Итоги стараний Нехлюдова — потеря веры буквально во все, в любые человеческие институты (церковь, правосудие, брак, дружба…). Мужики в его деревеньке не хотят принимать землю и становиться свободными, Катя не хочет выходить за него замуж и выбирает Симонсона… Добивает Дмитрия тетка Масловой своим горестным повествованием о его ребенке, который родился у Кати и вскоре умер. Любовь Долгих прижимает к груди свернутую шаль, как младенца, и с затаенной силой, скорбно и строго произносит: «Замерз в дороге… Чихнул и преставился». Больше никаких надежд.
Финальные слова спектакля принадлежат Нехлюдову—Меженному. Преследует его жуткий сон: запертые в душном сарае мучаются-задыхаются заключенные, смотрят ему в глаза, да и сам он мучается-задыхается вместе с ними — от стыда.

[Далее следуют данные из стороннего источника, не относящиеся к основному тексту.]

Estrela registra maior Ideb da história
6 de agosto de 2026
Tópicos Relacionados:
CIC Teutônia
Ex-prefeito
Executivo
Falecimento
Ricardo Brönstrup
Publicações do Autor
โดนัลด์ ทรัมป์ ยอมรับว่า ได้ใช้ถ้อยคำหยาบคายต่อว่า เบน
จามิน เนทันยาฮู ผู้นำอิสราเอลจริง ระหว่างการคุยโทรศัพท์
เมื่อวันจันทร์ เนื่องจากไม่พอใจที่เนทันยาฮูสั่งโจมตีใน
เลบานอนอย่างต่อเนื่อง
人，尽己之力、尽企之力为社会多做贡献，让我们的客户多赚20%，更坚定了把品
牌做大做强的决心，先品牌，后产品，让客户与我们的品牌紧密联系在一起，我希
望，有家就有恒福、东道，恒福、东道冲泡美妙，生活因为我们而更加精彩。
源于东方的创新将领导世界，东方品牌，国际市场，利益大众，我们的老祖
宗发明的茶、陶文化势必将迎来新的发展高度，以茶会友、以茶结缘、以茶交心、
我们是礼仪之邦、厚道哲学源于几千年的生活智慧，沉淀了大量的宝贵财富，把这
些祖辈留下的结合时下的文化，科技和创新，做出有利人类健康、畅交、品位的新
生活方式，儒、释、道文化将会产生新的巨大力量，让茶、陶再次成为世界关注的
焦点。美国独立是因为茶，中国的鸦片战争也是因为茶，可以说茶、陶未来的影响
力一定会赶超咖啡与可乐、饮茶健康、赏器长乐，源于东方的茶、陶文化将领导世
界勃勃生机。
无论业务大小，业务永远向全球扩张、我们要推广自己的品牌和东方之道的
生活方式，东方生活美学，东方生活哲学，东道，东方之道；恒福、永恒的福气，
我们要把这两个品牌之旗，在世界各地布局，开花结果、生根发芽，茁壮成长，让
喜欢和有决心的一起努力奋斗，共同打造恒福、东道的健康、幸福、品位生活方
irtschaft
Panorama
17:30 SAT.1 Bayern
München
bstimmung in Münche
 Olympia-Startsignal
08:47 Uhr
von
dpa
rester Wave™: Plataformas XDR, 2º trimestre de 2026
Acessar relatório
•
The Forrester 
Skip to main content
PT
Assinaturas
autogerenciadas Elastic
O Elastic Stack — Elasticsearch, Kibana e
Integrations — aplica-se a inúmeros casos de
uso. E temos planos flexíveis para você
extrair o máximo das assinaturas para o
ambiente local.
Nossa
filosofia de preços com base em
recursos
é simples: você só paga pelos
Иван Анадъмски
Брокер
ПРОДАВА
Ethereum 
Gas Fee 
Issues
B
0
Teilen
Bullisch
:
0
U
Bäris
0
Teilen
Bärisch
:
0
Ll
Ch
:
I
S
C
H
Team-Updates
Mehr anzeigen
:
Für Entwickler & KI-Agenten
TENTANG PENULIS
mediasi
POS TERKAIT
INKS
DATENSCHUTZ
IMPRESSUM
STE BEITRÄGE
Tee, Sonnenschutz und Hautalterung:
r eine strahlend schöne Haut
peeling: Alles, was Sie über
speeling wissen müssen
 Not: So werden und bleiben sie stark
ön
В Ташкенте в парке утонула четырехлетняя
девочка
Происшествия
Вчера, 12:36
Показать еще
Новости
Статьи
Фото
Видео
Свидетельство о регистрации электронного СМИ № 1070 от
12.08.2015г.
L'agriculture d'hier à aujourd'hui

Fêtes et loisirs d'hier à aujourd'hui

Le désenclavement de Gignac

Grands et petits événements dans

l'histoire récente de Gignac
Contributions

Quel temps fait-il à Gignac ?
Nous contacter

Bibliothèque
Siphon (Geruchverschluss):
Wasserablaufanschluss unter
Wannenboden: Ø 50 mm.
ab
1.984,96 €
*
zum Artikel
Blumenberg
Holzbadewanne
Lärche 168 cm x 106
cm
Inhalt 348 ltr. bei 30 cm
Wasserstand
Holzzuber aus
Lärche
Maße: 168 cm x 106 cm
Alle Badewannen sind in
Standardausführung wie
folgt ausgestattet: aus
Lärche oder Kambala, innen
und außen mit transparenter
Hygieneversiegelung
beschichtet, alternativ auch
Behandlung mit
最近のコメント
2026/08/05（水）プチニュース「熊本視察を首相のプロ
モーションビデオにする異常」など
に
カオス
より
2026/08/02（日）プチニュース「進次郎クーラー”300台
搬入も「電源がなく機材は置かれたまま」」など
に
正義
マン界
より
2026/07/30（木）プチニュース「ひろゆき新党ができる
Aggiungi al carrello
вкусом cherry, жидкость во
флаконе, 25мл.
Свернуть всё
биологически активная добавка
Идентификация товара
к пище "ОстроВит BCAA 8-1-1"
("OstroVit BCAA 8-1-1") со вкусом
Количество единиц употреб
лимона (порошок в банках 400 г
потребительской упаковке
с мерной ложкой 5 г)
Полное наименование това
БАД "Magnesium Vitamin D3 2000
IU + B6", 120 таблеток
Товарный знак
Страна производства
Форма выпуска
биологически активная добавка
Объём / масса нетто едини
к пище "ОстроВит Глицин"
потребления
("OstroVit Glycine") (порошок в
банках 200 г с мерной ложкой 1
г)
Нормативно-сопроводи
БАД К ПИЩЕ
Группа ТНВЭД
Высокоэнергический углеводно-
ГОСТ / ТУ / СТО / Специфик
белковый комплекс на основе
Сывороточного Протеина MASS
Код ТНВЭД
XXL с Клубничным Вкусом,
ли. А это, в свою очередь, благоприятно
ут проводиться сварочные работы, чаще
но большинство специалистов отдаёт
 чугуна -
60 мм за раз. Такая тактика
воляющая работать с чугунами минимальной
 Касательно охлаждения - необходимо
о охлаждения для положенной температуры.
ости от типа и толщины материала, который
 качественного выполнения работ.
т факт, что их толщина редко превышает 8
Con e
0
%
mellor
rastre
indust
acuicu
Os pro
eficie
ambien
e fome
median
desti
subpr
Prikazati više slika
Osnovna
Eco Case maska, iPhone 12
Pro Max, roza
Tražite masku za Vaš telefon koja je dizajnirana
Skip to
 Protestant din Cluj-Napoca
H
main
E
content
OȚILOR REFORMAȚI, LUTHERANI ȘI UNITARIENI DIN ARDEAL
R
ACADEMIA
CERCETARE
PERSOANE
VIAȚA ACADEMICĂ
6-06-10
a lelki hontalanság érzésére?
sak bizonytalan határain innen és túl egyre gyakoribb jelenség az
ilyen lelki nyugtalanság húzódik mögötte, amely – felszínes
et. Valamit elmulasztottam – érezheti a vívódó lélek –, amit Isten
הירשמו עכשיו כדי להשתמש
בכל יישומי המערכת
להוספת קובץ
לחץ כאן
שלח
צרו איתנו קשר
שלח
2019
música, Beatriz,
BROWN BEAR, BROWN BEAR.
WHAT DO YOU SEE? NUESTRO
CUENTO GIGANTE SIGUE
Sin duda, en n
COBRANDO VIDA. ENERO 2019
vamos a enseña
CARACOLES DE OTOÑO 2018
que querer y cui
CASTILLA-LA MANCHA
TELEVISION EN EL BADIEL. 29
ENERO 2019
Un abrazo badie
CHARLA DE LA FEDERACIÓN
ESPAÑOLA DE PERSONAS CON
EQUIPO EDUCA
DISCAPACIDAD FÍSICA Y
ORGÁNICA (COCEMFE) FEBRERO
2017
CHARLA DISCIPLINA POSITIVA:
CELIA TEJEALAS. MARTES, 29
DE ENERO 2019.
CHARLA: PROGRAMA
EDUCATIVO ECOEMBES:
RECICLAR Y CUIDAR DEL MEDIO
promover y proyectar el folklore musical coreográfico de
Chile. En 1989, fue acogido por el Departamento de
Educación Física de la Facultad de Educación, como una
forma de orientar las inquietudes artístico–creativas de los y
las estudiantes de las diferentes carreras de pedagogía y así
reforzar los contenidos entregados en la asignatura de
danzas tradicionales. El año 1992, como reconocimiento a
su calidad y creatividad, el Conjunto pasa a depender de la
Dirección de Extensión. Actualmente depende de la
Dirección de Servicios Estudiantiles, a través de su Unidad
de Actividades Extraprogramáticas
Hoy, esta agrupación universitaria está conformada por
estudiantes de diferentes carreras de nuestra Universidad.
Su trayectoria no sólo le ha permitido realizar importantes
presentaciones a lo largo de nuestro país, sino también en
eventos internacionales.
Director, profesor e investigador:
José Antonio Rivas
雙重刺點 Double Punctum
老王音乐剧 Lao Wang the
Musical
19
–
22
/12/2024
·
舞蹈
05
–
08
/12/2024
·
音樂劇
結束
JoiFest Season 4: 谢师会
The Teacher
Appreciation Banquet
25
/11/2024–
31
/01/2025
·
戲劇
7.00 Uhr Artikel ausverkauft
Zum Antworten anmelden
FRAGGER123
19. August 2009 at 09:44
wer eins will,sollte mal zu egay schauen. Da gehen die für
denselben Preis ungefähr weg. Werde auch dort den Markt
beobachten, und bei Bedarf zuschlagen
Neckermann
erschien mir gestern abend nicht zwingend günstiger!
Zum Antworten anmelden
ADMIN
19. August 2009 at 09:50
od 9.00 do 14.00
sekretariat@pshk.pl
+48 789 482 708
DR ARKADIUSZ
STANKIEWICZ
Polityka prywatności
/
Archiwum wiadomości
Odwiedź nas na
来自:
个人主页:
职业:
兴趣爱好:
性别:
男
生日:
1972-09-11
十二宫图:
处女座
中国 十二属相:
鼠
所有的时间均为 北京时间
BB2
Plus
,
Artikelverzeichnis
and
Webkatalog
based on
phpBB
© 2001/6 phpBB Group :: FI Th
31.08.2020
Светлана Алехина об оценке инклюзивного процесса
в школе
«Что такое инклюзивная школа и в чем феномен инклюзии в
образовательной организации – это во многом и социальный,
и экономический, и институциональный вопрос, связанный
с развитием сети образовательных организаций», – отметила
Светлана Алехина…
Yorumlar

Артист говорит спокойно и раздумчиво, никакой яркой точки не ставит, наоборот — предлагает продолжить наедине с собой его мысль: «…одно из двух. Или я сумасшедший. Или все они. Все эти люди вокруг». На самом деле вот так, без пафоса и восклицаний, авторы дают зрителям слабую надежду: выход из этой «палаты № 6» возможен. Воскресение — в осознанном чувстве вины, в подлинном раскаянии и в здравом смысле вместо лживых лозунгов… Если бы, если бы.